Ovunque Sarai è una canzone che ci mette di fronte alla realtà frammentaria dell’esistenza. Il suo tema di intima vicinanza a qualcuno che scompare evidenzia dolorosamente il suo mutare forzoso in qualcosa di altro che necessita di essere individuato e percepito. Tra le canzoni dell’ultimo festival di Sanremo è una di quelle che mi ha colpito di più proprio per questa delicatezza del messaggio, presentata da un’armonia meno banale della maggior parte degli altri pezzi in gara e dalla potenza vocale di Irama, che si è dimostrato un cantante molto capace e dal grande controllo dei propri mezzi.
Inserito nel suo contesto, però, cioè l’album Il Giorno In Cui Ho Smesso Di Pensare, questa poetica bellezza è meno evidente. Il brano arriva solo in chiusura di un disco che oscilla tra reggaeton commerciali (tra i quali ho preferito facilmente È La Luna, che dà un’impressione più viva nella produzione staccandosi da quel suono meccanico di loop copiati e incollati senza pudore che sono troppo spesso la colonna su cui si regge questo genere) e ballate malinconiche che non sembrano mai dire nulla di nuovo. Si arriva stanchi e Ovunque Sarai non è capace di restituire l’impatto che ha invece avuto sull’Ariston.
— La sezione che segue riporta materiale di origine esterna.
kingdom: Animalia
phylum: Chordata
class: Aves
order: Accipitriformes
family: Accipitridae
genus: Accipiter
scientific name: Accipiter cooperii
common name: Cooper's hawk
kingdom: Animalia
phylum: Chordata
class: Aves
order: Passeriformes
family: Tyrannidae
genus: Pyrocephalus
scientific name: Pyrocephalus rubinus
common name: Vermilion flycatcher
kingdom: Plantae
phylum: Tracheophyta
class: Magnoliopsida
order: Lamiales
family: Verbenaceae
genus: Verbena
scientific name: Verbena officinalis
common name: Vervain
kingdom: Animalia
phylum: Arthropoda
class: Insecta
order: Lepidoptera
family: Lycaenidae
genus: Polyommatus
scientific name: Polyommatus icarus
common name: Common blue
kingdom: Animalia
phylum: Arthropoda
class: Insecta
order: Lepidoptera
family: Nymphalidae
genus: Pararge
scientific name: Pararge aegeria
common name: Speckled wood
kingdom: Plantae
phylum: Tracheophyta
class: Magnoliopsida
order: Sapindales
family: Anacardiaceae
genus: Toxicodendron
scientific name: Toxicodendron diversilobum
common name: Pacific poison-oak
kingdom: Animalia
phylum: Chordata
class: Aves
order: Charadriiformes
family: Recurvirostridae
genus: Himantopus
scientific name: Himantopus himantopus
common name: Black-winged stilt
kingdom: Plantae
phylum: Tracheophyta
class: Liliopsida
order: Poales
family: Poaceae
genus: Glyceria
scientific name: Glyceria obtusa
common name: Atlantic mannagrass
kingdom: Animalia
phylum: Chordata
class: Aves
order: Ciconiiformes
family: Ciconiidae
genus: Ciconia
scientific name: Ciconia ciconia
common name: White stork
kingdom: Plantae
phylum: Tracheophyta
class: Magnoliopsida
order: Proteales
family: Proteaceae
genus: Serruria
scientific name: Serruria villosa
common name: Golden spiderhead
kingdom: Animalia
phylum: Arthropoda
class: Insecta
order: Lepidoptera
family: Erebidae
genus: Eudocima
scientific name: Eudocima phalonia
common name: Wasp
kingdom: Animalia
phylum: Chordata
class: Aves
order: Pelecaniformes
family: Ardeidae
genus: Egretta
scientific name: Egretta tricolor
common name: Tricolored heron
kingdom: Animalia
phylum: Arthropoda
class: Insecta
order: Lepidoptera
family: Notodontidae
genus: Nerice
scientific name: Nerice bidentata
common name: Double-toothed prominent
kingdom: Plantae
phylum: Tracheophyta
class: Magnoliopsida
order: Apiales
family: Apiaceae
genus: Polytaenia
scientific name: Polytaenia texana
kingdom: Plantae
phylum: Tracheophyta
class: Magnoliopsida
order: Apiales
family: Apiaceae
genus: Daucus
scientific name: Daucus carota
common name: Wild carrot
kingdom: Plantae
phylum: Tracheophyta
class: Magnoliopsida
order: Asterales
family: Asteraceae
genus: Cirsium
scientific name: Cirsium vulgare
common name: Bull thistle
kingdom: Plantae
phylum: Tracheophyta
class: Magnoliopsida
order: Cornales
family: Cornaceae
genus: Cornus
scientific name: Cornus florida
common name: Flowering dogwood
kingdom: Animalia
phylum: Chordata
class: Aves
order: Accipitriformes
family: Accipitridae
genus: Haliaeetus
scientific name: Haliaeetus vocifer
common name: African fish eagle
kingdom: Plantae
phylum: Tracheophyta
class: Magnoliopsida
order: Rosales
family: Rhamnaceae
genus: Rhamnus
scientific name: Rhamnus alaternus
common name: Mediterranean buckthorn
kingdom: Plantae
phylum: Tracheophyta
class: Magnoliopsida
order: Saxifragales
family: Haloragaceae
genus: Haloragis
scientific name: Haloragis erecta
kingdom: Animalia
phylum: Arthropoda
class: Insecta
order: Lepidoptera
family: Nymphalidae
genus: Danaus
Tre brani, però, meritano una maggiore attenzione. Innanzitutto, la rumba spagnola di Yo Quiero Amarte è un buon modo per ricordare che la musica latina ha moltissime variazioni ritmiche da offrire; in secondo luogo, Colpiscimi è un altro pezzo che si distacca dagli altri soprattutto per la sua batteria hip-hop che crea un prima e un dopo nel registro del disco. Ma la canzone che davvero sorprende in mezzo a tutto questo è Baby – Capitolo XI. In un secondo sembra di trovarsi in Arizona, dispersi nel marciume del legno di uno sporco borghetto del Far West. Un arrangiamento pop con tanto di archi, il suono di un campanile a ravvivare il sentimento di lotta imminente e una strumentazione decisamente rock (non si può non apprezzare un bellissimo assolo di chitarra in chiusura) creano un ecosistema a parte all’interno del quale si dispiegano davvero le potenzialità di Irama artista. Al di fuori di questa bolla, però, il resto del materiale appare poco definito, come se lo scultore non fosse riuscito a togliere l’ultimo strato di marmo che ancora intrappola la statua.
Sarebbe d’altronde sbagliato criticare il disco perché non si ripetono brani simili a uno che ci ha particolarmente stimolati. Anzi, è una prerogativa dell’arte quella di regalare dettagli piccoli e irripetibili che rendano le opere uniche e necessarie per il loro fruitore. Si potrebbe piuttosto rimproverare a Irama di non essere stato capace di fare la stessa cosa con più di uno o due brani. Questo non significa che il reggaeton non possa essere la base per più pezzi ma soltanto che a questi manca quella personalità (armonica, timbrica, melodica, lirica ecc.) che rende memorabili le canzoni che continuiamo a cantare fino all’estate successiva alla loro pubblicazione.. E magari anche più a lungo.